▶ **DESCRIPTION OF THE TASK**
Only one stretch of the data below should be repeated: the lines from the line containing "Sign this helper." through the line containing "4) Export‑hash logic", inclusive, exactly as they are.

====== DATA SECTION

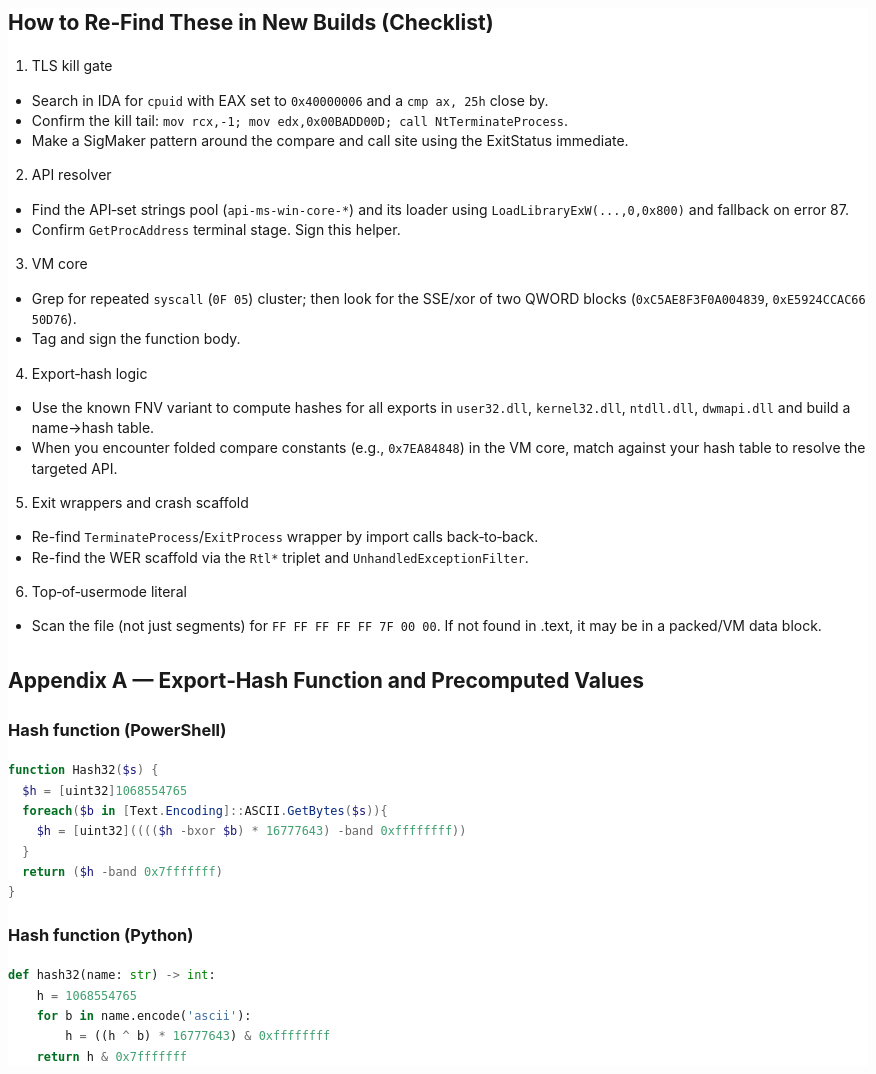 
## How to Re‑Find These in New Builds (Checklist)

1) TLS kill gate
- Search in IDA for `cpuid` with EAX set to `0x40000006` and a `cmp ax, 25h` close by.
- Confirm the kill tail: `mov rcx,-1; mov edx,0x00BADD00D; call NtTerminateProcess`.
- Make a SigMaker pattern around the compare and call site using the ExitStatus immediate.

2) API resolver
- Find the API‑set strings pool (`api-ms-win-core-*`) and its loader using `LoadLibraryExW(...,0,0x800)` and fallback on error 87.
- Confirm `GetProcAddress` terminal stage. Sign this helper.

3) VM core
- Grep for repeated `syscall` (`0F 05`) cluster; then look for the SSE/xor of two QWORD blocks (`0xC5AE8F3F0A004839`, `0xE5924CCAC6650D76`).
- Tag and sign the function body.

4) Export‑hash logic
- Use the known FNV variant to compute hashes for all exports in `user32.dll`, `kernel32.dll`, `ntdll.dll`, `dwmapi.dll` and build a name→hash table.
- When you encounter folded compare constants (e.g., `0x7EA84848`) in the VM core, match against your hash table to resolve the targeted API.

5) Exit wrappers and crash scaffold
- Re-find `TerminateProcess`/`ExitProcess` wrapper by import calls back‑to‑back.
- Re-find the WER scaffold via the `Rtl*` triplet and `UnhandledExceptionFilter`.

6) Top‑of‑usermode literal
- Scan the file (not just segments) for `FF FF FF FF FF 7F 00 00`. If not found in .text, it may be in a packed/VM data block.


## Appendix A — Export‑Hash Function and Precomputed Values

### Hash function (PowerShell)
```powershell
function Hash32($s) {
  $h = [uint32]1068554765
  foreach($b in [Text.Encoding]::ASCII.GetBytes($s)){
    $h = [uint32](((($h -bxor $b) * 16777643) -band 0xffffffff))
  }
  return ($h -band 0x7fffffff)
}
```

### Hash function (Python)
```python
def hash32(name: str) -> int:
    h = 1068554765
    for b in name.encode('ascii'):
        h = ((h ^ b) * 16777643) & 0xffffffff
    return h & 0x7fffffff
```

============

▶ **OUTPUT**
- Confirm `GetProcAddress` terminal stage. Sign this helper.

3) VM core
- Grep for repeated `syscall` (`0F 05`) cluster; then look for the SSE/xor of two QWORD blocks (`0xC5AE8F3F0A004839`, `0xE5924CCAC6650D76`).
- Tag and sign the function body.

4) Export‑hash logic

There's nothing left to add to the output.